DATA TO EXAMINE below:

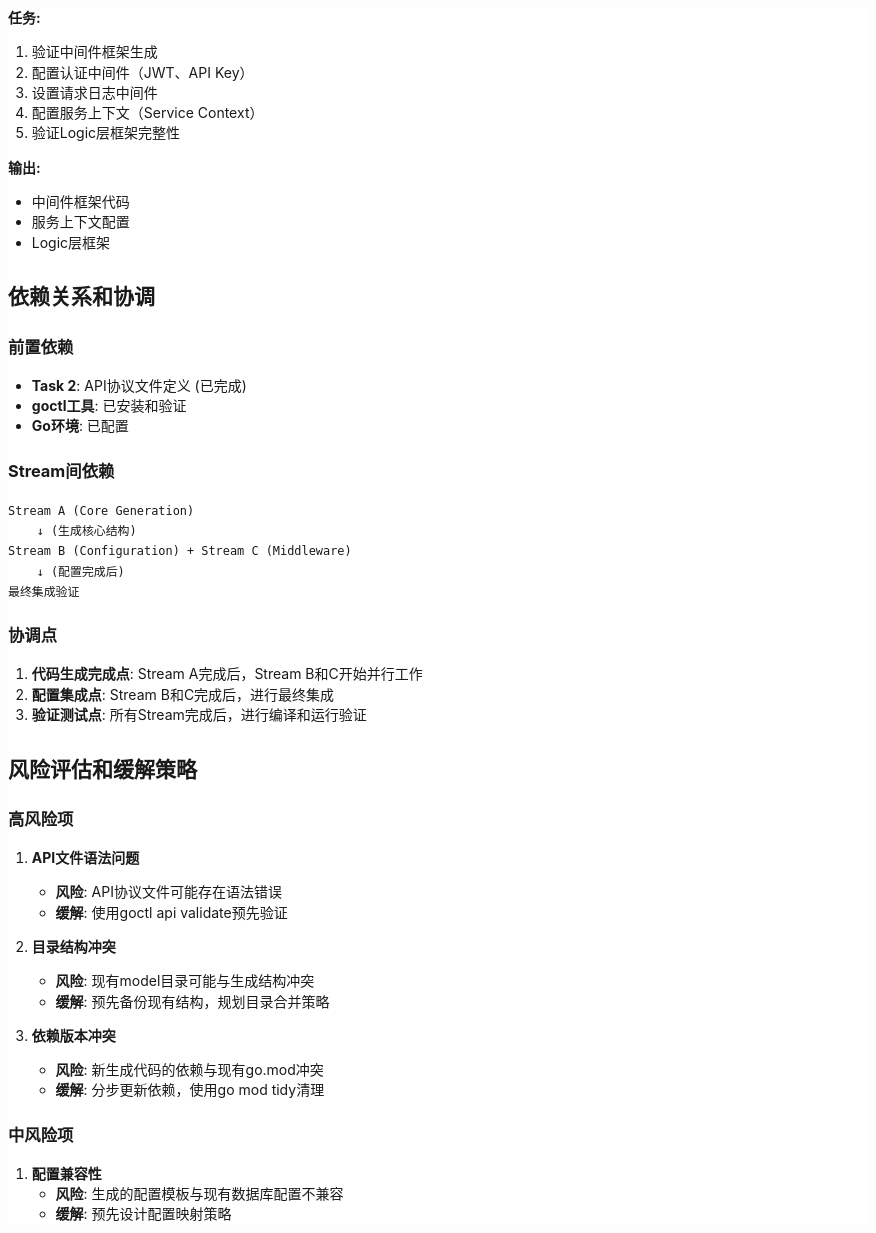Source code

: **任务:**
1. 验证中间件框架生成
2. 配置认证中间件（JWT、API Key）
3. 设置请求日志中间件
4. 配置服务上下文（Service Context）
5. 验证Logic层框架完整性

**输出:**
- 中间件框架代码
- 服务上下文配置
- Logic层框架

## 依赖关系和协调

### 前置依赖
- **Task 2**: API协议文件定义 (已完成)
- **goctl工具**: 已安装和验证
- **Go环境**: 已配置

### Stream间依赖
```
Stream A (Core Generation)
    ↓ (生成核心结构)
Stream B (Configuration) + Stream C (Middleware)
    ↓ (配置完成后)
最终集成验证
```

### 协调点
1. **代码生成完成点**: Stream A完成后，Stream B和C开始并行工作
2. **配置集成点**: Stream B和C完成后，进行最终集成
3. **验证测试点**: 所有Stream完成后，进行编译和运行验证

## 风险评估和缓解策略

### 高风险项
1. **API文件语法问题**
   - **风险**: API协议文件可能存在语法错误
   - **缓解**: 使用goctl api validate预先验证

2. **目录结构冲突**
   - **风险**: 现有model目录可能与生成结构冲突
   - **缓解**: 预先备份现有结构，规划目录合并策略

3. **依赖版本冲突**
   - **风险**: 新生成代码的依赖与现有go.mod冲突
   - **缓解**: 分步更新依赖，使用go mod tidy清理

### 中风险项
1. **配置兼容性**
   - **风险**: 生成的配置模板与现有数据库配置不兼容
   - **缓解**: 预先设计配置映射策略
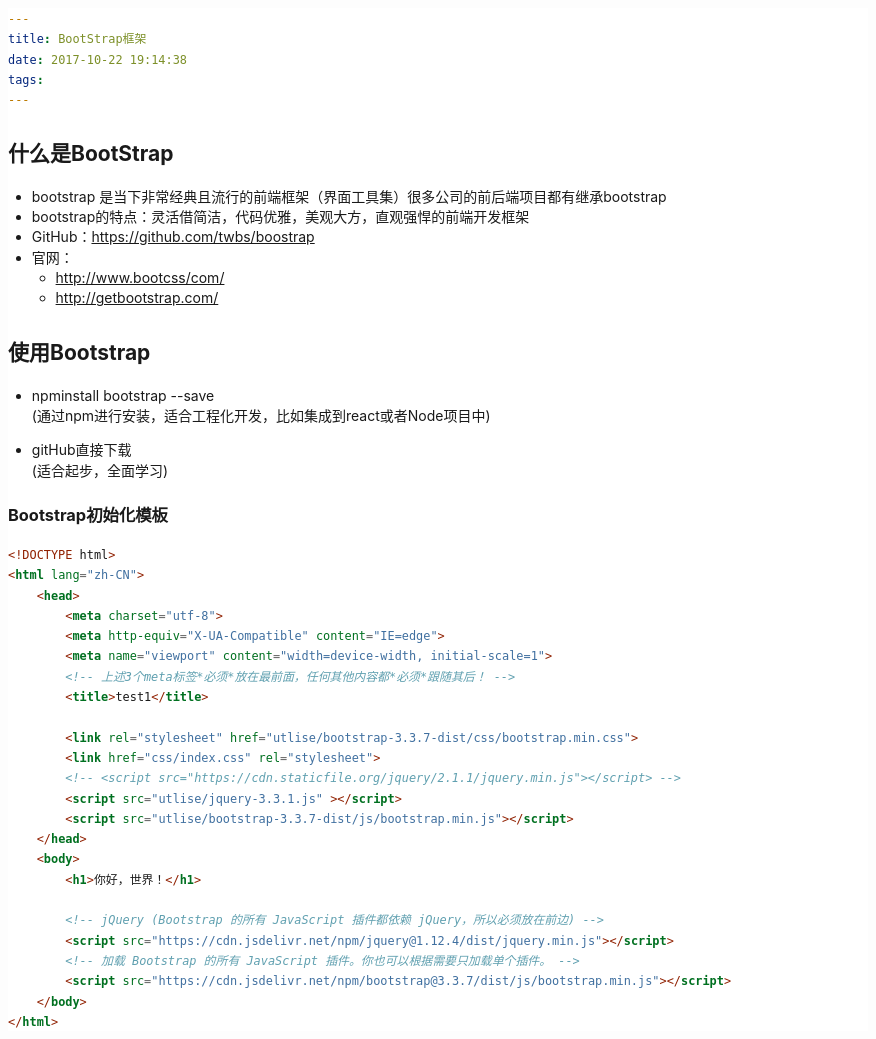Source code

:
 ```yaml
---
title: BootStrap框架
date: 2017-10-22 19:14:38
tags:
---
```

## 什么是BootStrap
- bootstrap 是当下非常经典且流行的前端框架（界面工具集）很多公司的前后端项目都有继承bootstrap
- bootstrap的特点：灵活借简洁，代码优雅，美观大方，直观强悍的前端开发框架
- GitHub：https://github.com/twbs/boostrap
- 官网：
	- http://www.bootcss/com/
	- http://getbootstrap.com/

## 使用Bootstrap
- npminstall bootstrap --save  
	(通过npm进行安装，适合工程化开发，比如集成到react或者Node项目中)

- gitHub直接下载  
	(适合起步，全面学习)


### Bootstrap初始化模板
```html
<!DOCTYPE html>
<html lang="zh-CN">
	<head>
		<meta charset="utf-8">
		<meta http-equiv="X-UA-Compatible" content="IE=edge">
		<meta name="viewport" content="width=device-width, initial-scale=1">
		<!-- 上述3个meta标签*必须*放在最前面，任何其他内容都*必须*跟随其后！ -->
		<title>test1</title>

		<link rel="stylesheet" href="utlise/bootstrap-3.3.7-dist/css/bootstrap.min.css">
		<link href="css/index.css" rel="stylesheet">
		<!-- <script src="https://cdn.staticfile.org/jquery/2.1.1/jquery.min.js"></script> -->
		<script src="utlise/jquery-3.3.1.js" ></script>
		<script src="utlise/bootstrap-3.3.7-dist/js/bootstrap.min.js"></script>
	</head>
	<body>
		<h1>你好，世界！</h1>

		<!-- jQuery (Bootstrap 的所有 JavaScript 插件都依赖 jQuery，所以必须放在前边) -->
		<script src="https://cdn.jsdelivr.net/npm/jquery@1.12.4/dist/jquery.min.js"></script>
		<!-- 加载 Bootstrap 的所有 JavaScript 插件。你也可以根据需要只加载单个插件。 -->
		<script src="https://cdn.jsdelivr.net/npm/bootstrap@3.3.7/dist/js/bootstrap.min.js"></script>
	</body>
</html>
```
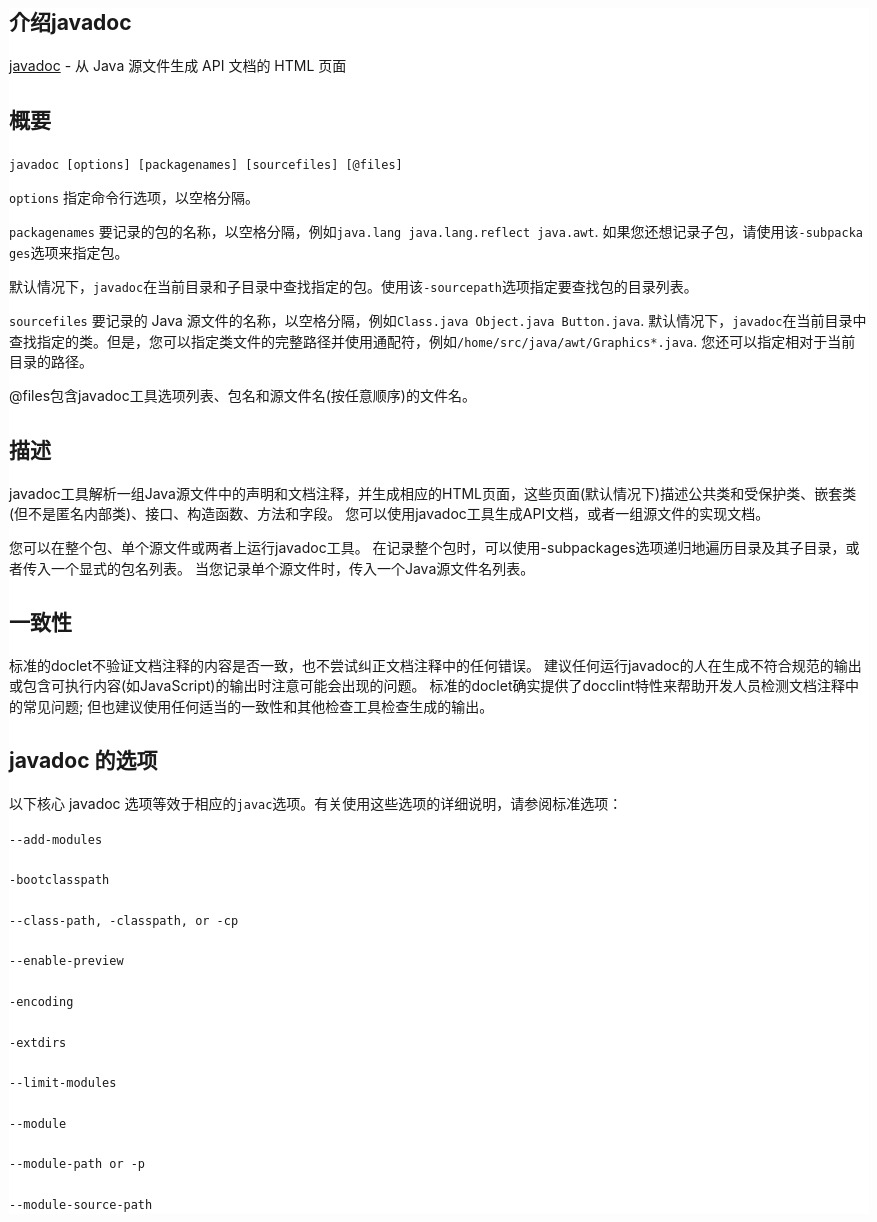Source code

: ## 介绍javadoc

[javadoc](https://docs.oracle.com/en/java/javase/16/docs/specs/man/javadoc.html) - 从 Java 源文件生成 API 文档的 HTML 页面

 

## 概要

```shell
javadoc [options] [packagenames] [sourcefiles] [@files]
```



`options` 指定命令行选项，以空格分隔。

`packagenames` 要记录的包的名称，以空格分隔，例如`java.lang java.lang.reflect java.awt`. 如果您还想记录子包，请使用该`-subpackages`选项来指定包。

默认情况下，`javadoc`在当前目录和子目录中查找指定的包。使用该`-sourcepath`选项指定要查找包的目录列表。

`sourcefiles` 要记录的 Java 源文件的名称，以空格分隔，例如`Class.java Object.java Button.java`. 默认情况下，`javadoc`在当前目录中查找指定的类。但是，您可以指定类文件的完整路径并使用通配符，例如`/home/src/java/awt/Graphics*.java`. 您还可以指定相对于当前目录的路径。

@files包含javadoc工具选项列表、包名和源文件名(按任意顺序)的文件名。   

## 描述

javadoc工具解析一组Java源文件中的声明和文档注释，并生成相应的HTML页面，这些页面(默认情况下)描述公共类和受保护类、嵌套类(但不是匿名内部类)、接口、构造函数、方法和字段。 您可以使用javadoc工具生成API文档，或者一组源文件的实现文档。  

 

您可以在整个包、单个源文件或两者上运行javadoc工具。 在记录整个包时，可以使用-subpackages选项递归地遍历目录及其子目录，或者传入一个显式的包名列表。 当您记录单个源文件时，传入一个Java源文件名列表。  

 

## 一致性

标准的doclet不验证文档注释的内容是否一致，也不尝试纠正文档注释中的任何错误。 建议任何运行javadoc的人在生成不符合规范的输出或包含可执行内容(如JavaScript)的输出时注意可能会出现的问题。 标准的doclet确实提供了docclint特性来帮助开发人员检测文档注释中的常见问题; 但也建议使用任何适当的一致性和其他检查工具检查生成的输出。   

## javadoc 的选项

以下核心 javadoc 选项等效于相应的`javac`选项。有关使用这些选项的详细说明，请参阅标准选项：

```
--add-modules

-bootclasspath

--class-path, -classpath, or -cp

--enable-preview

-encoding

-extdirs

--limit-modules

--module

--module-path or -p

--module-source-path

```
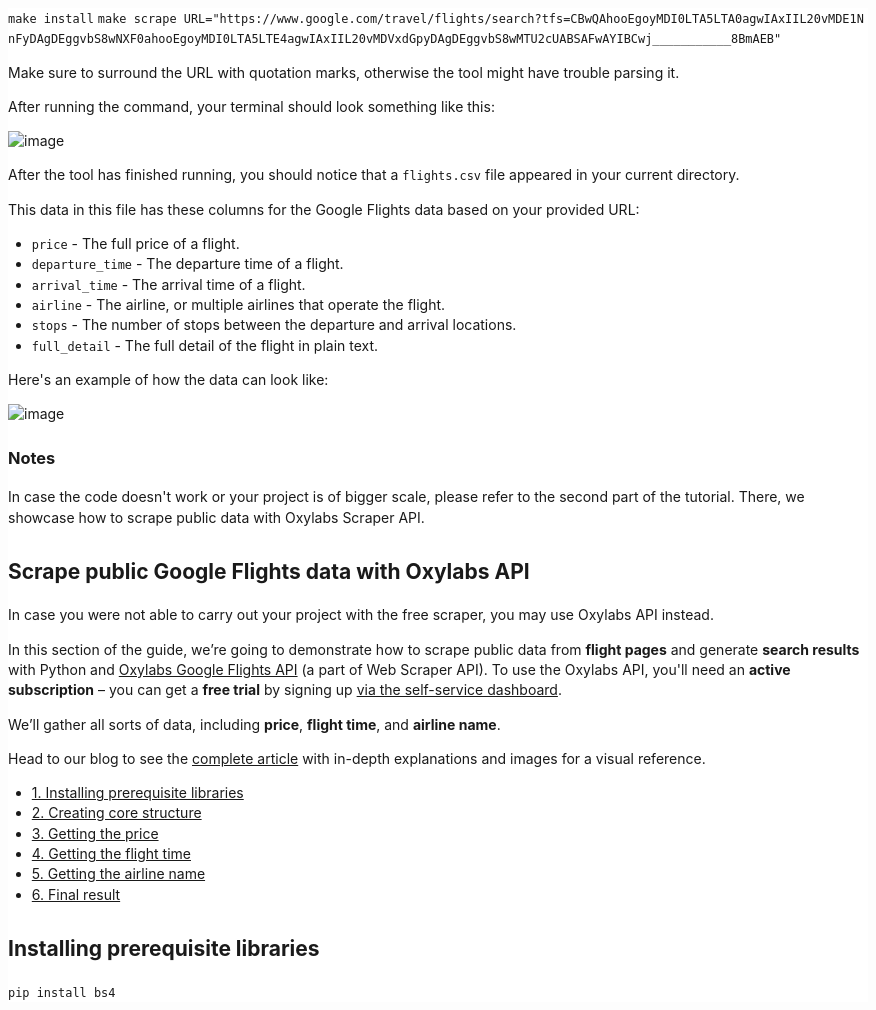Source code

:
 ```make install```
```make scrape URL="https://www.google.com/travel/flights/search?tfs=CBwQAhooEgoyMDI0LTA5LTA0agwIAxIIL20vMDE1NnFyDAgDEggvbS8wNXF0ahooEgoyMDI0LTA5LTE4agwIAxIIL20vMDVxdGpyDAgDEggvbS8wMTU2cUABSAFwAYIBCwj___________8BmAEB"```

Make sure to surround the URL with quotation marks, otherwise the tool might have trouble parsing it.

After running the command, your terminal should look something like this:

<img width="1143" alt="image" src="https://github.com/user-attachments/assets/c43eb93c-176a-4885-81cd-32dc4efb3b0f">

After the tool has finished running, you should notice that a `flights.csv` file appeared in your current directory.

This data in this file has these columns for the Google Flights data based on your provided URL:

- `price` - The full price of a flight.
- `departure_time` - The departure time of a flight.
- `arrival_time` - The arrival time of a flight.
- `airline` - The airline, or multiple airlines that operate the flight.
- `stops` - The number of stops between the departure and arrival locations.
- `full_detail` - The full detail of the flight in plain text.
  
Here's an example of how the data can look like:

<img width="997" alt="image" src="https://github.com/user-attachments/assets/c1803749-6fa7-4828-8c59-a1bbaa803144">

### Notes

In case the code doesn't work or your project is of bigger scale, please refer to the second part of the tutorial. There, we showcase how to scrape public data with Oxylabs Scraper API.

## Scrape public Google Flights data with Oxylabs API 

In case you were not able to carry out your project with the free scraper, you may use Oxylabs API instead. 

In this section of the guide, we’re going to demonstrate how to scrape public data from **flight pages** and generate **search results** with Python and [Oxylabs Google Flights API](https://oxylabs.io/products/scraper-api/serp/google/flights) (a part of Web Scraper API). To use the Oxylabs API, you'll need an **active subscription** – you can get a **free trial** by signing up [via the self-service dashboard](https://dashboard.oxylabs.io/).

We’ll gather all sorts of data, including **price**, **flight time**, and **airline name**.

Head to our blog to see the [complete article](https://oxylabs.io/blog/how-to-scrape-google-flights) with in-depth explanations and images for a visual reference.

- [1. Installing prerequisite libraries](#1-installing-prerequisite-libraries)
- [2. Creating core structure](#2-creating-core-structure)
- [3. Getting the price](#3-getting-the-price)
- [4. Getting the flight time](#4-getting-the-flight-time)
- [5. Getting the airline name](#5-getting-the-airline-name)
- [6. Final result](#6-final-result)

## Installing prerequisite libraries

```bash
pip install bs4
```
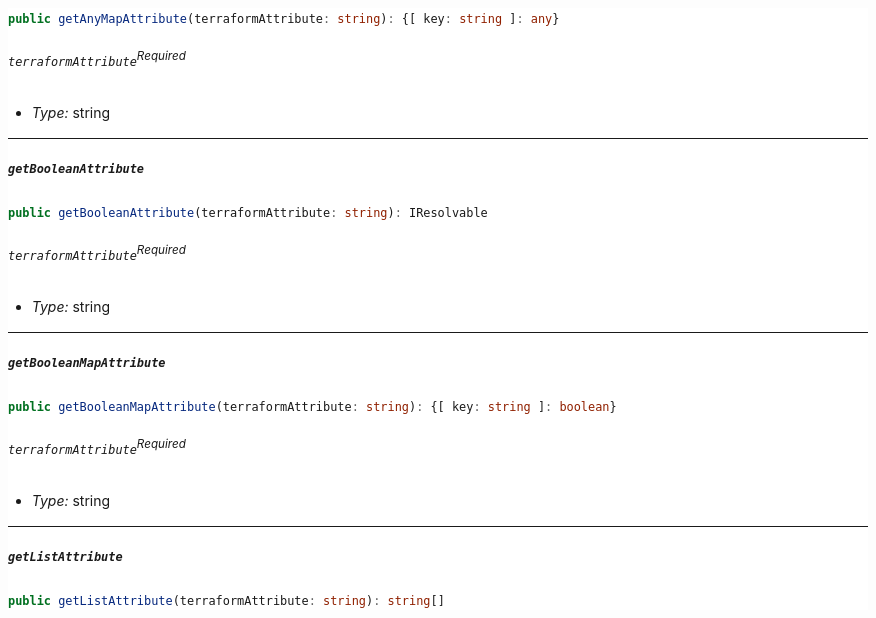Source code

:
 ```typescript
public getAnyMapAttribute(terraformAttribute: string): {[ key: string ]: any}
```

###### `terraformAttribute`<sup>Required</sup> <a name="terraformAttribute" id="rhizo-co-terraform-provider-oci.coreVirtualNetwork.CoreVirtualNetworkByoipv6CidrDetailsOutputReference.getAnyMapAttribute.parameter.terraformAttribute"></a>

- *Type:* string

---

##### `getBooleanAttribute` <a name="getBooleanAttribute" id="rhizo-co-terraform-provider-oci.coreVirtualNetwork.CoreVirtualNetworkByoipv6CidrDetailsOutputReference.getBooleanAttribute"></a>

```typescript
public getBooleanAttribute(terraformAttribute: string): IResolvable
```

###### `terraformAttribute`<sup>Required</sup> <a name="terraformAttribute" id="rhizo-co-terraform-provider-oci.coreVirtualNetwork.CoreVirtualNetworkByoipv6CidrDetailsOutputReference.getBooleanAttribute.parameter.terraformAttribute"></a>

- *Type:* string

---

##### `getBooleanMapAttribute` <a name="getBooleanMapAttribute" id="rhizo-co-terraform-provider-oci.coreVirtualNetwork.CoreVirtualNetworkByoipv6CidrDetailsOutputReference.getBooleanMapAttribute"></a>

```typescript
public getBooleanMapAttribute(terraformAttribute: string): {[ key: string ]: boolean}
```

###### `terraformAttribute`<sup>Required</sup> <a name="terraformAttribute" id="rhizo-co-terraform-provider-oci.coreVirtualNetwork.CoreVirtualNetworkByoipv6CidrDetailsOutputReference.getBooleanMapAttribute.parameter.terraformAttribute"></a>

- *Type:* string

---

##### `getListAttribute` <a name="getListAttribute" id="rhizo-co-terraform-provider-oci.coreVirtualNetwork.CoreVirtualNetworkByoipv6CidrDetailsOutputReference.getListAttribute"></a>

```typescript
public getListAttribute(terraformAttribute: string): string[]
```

End of DATA TO EXAMINE.

#### THE TASK:
Among the lines of the data, find every one that holds "like" and copy it.

#### RESPONSE BELOW:
After running the command, your terminal should look something like this:
Here's an example of how the data can look like:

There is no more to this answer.